Il problema del consenso
Il portavoce della FTC è rimasto abbastanza abbottonato sulla questione, ammettendo soltanto che «Facebook non ha mai cercato una discussione anticipata con noi su queste modifiche proposte, stiamo monitorando la conformità con il regolamento», ma è evidente come ancora una volta il social abbia concentrato su di sé una battaglia per la privacy. Il problema del consenso è dunque doppio: quello anticipato della Commissione Federale; quello preventivo dell’utente disponibile a vedere la propria immagine accostata ad una inserzione. Entrambi disattesi.
Il punto di vista di Facebook
Facebook aveva già spiegato in occasione della lettera alla FTC il giorno stesso della chiusura della consultazione online, di considerare le modifiche «solo un chiarimento linguistico» e che per questo non era necessario ricorrere alla FTC. Il nuovo testo afferma che gli utenti danno automaticamente a Facebook il diritto di utilizzare le loro informazioni a meno che non lo neghino espressamente (possibilità più che altro teorica). In precedenza, invece, la policy – che la FTC considera intatta – si basava sulla dichiarazione del diritto dell’utente di controllare come il proprio nome, l’immagine e le informazioni personali siano utilizzati a fini commerciali. Davvero solo una questione nominale?
Come funziona la storia sponsorizzata
In attesa di capire cosa dirà la FTC e se eventualmente chiederà a Facebook un passo indietro o un passo avanti, si può anche ammettere che l’azienda abbia ragione per comprendere cosa davvero pensa di fare con le storie sponsorizzate.

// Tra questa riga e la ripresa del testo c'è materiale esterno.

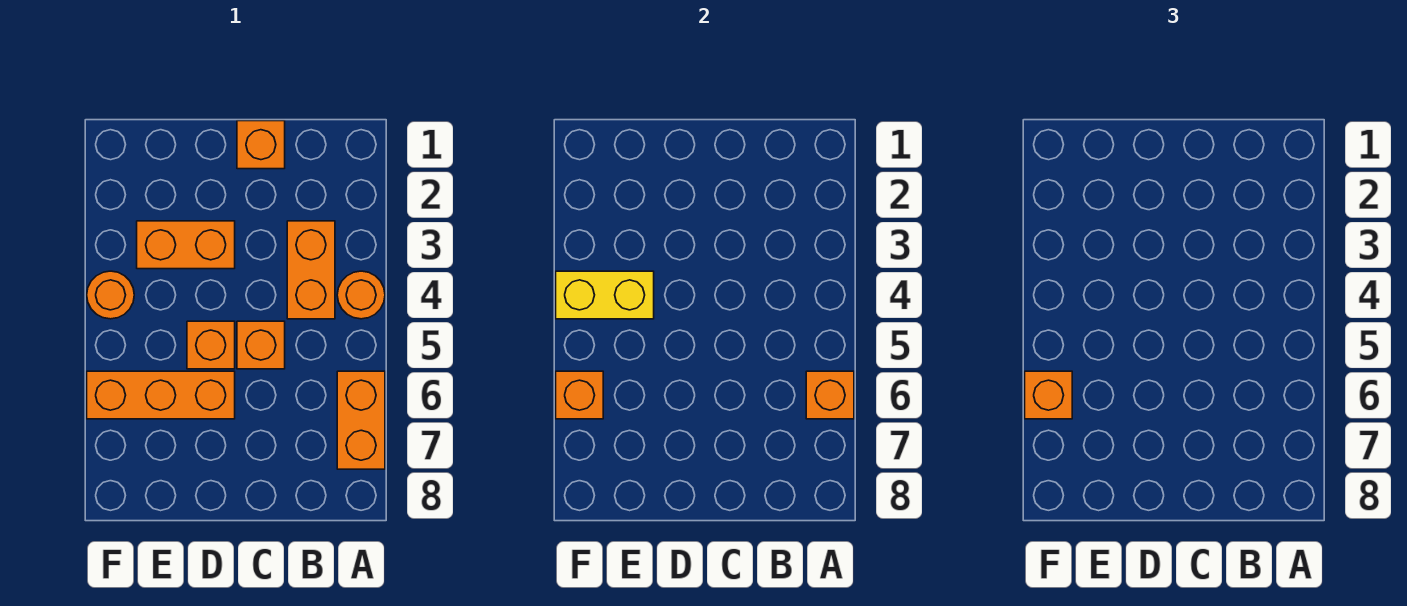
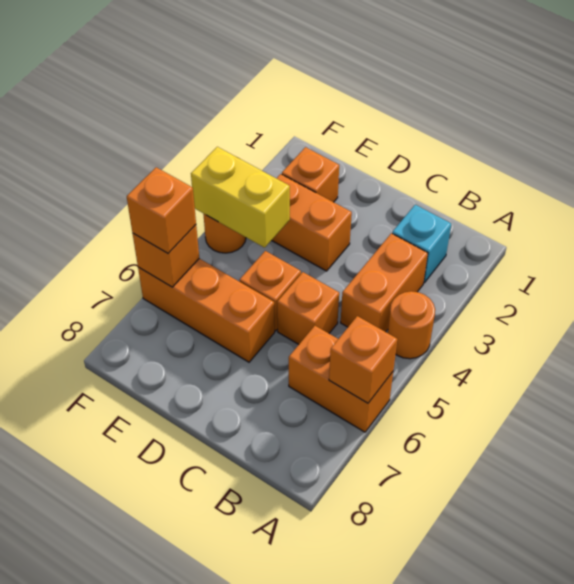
orange brick A6:A7 level 1 -> orange brick A6:B6 level 1
none -> cyan brick B2 level 1
orange brick C1 level 1 -> orange brick E2 level 1

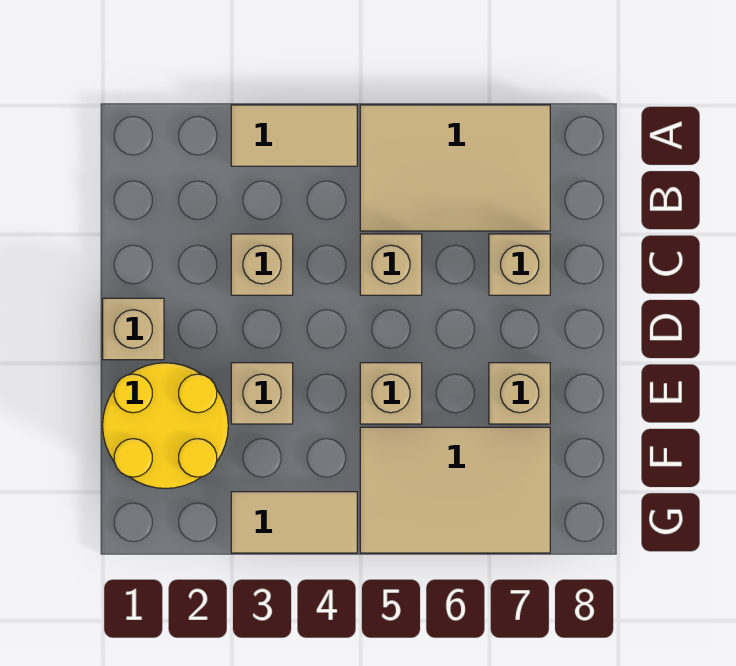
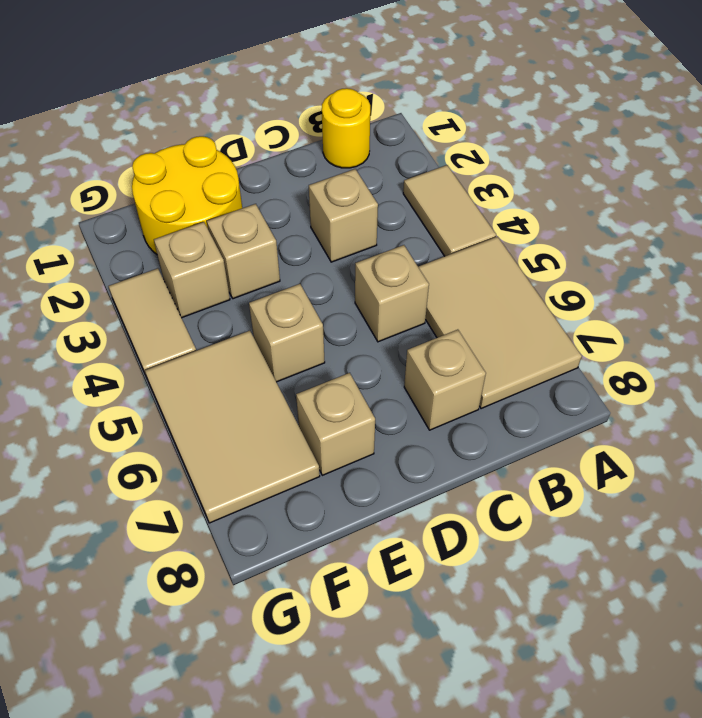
none -> yellow round brick B1 level 1
tan brick D1 level 1 -> tan brick F3 level 1

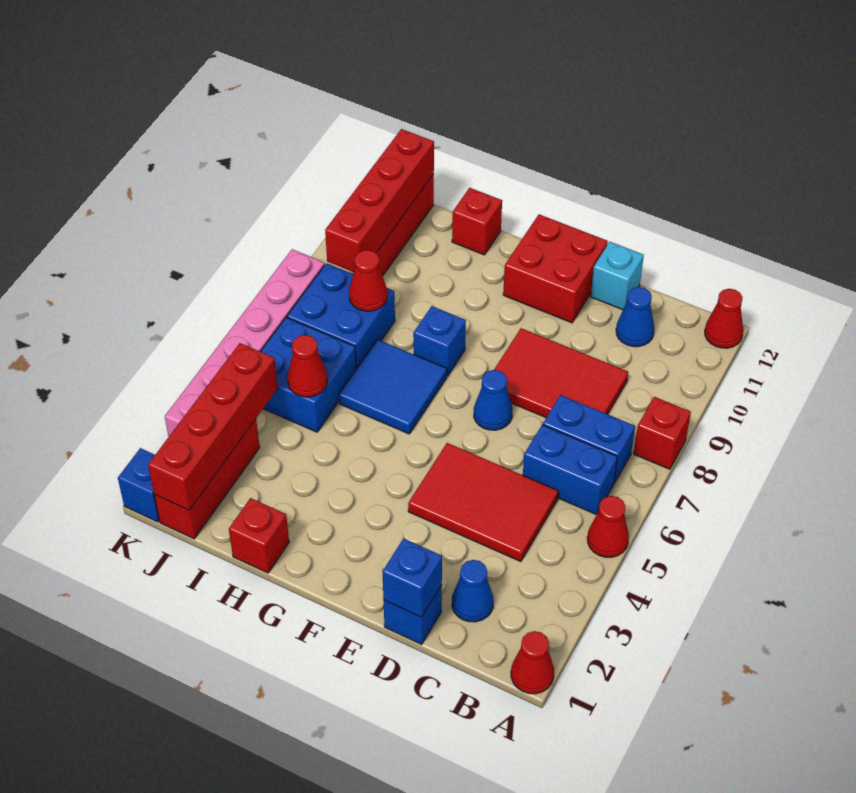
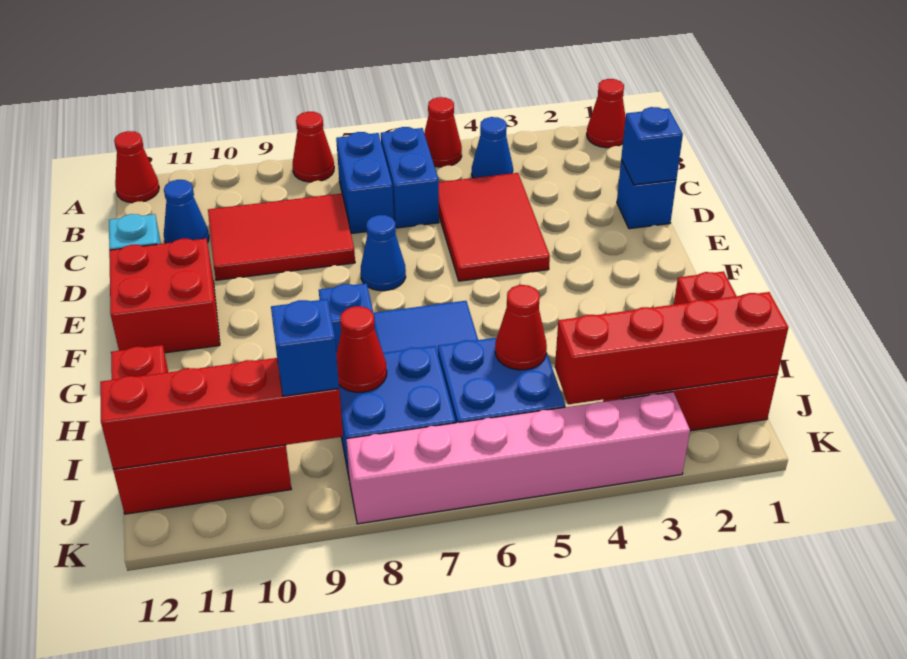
red brick A8 level 1 -> red cone A8 level 1
blue cone C2 level 1 -> blue cone B4 level 1
red tile C8:E9 level 1 -> red tile C8:D10 level 1
blue brick K1 level 1 -> blue brick J9 level 3

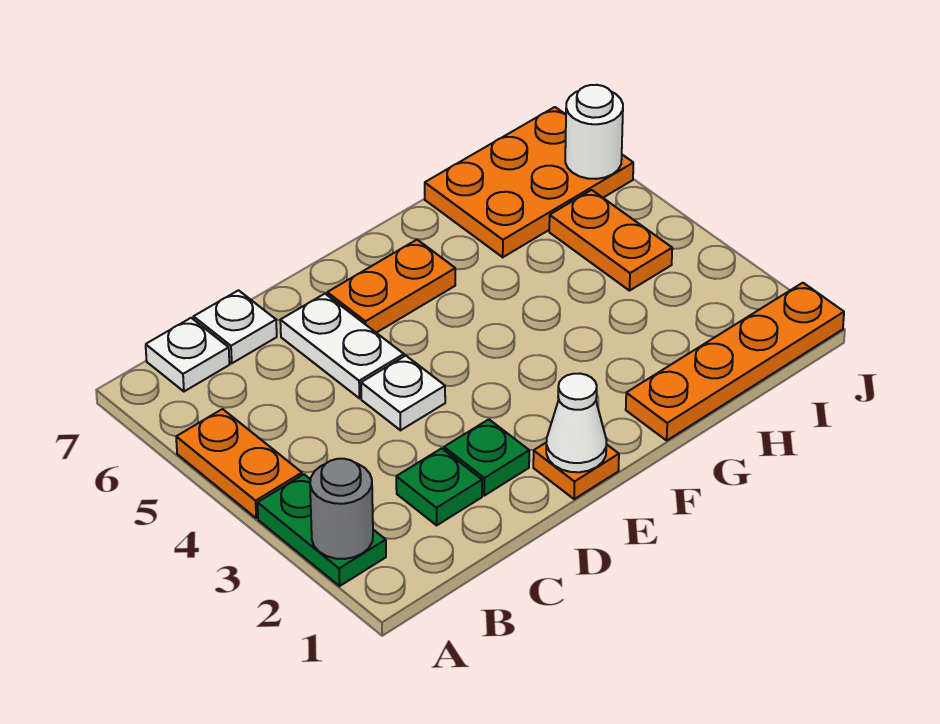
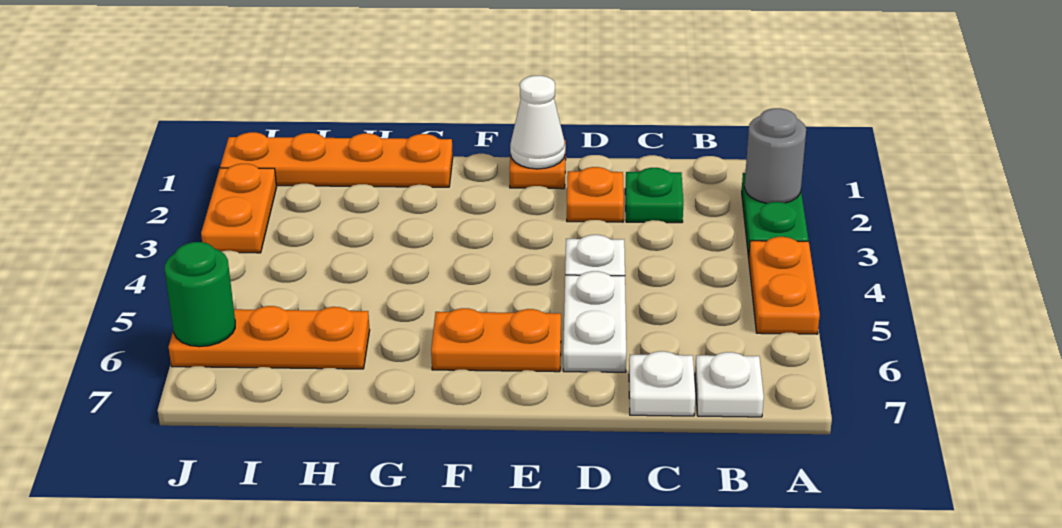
green plate D2 level 1 -> orange plate D2 level 1
orange plate H6:J7 level 1 -> orange plate H6:J6 level 1
orange plate I4:I5 level 1 -> orange plate J2:J3 level 1
white round brick J6 level 2 -> green round brick J6 level 2

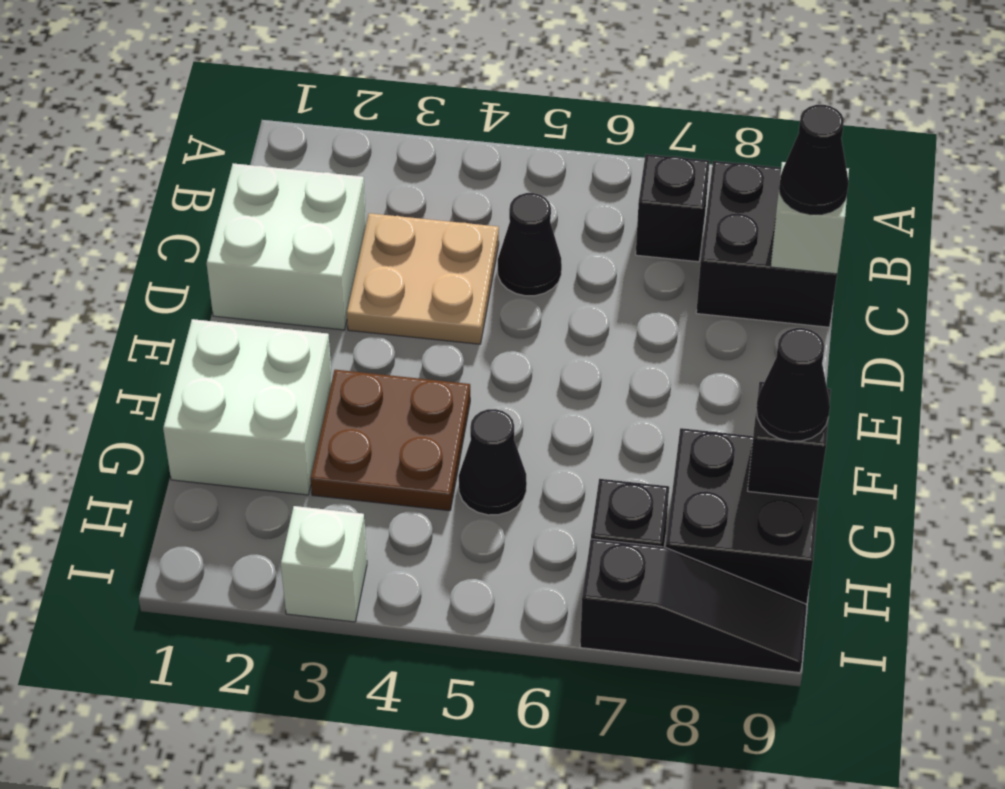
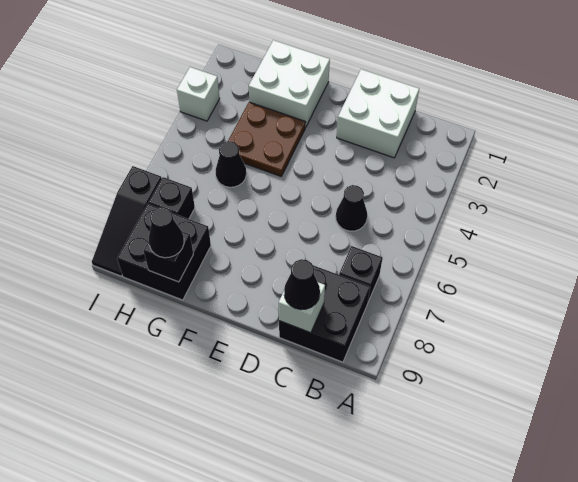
tan plate C3:D4 level 1 -> none

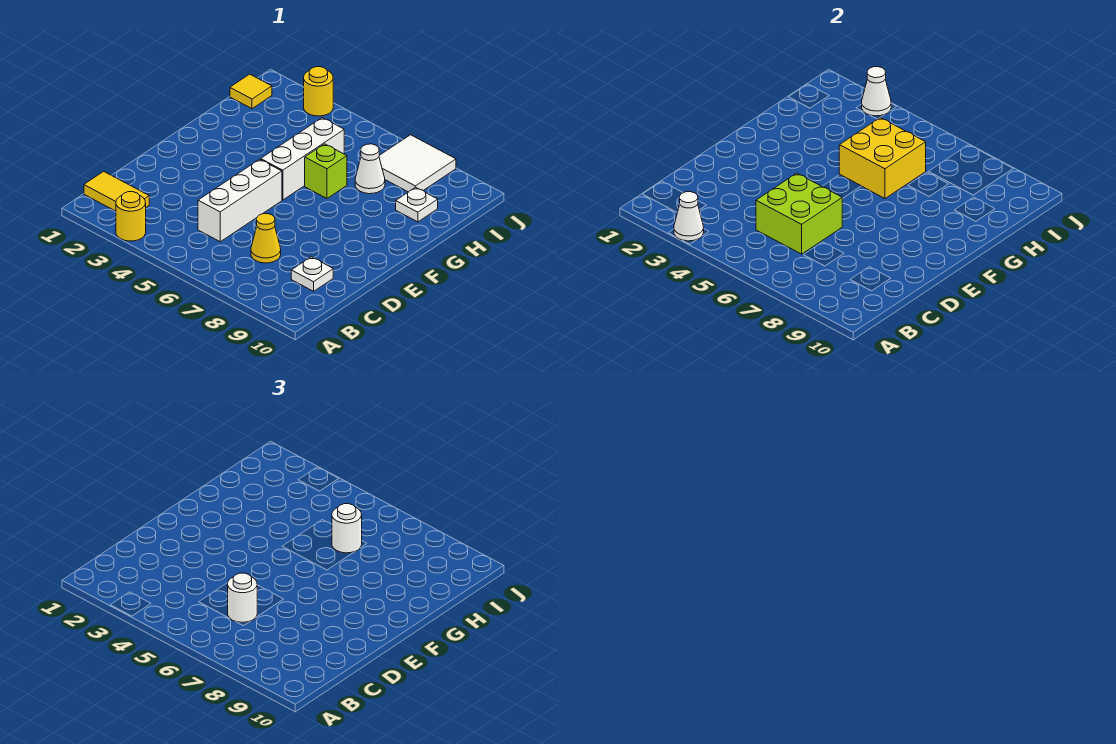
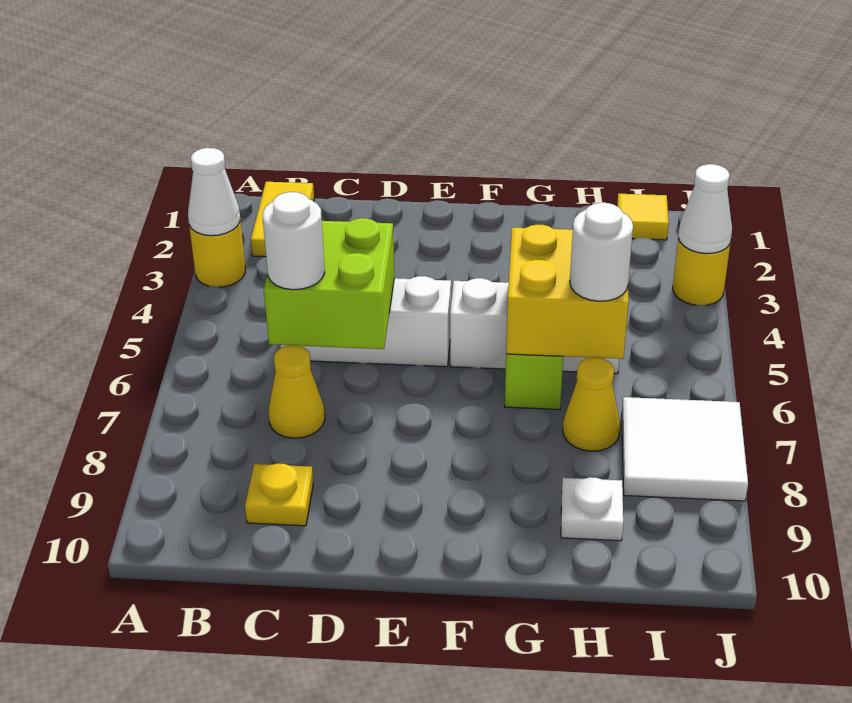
white plate C9 level 1 -> yellow plate C9 level 1
white cone H7 level 1 -> yellow cone H7 level 1

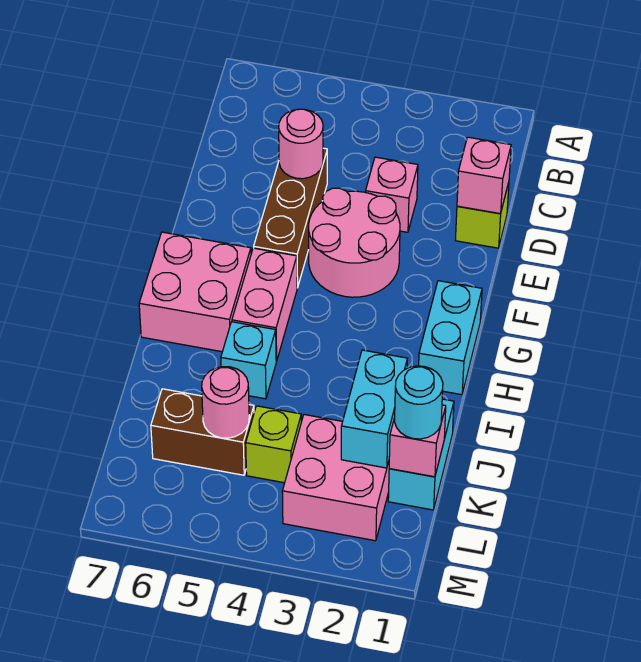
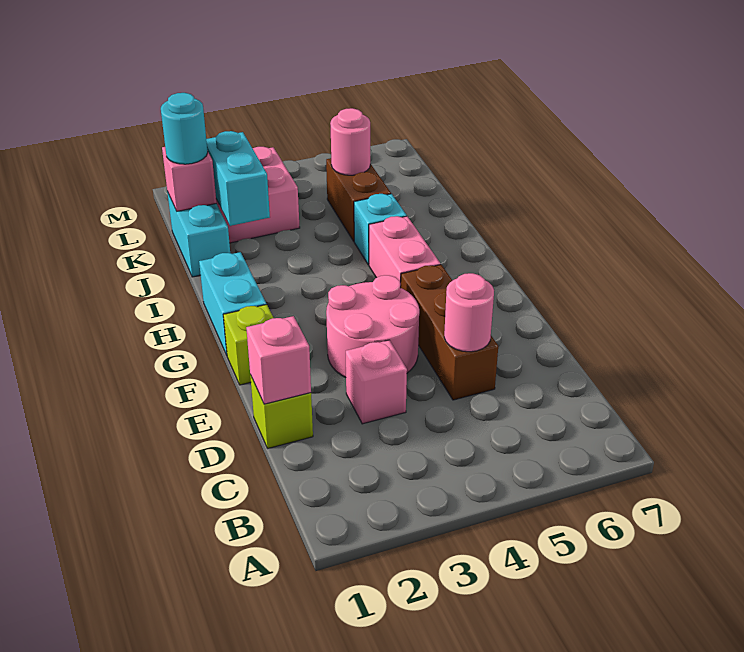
pink brick G6:H7 level 1 -> none
lime brick K4 level 1 -> lime brick F1 level 1
brown brick K5:K6 level 1 -> brown brick J5:K5 level 1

Il funzionamento di questo genere di annuncio è legato ai commenti positivi di un utente, e non ai semplici “like”. Quando si esprime con un post un parere positivo su un brand (e ormai tutti o quasi sono taggabili sul social), Facebook vende al brand stesso la possibilità di creare un contenuto pubblicitario che replica quel post e lo spedisce a tutti gli amici dell’utente. La logica è semplice: se hai esplicitato un commento positivo su un prodotto che presumibilmente possono vedere tutti i tuoi amici, perché impedire al proprietario del marchio di fare lo stesso aumentando le probabilità che lo vedano?
Ovviamente, però, ci sono molte implicazioni personali, individuali, in questa tecnica di marketing, che la rendono particolarmente odiosa per gli utenti, e l’accordo del 2011 con la FTC venne proprio a seguito di alcuni problemi, scaturiti anche in un assegno di 20 milioni di dollari di Mark Zuckerberg per chiudere una class action.
Come finirà? Considerando che questa nuova policy è stata introdotta il 29 agosto, per soli sette giorni, e che ha prodotto una tempesta di proteste, una lettera alla FTC e (forse) una inchiesta, nulla di cui stupirsi se la data del 5 settembre è stata superata da qualche giorno ma la società ritarda la sua adozione.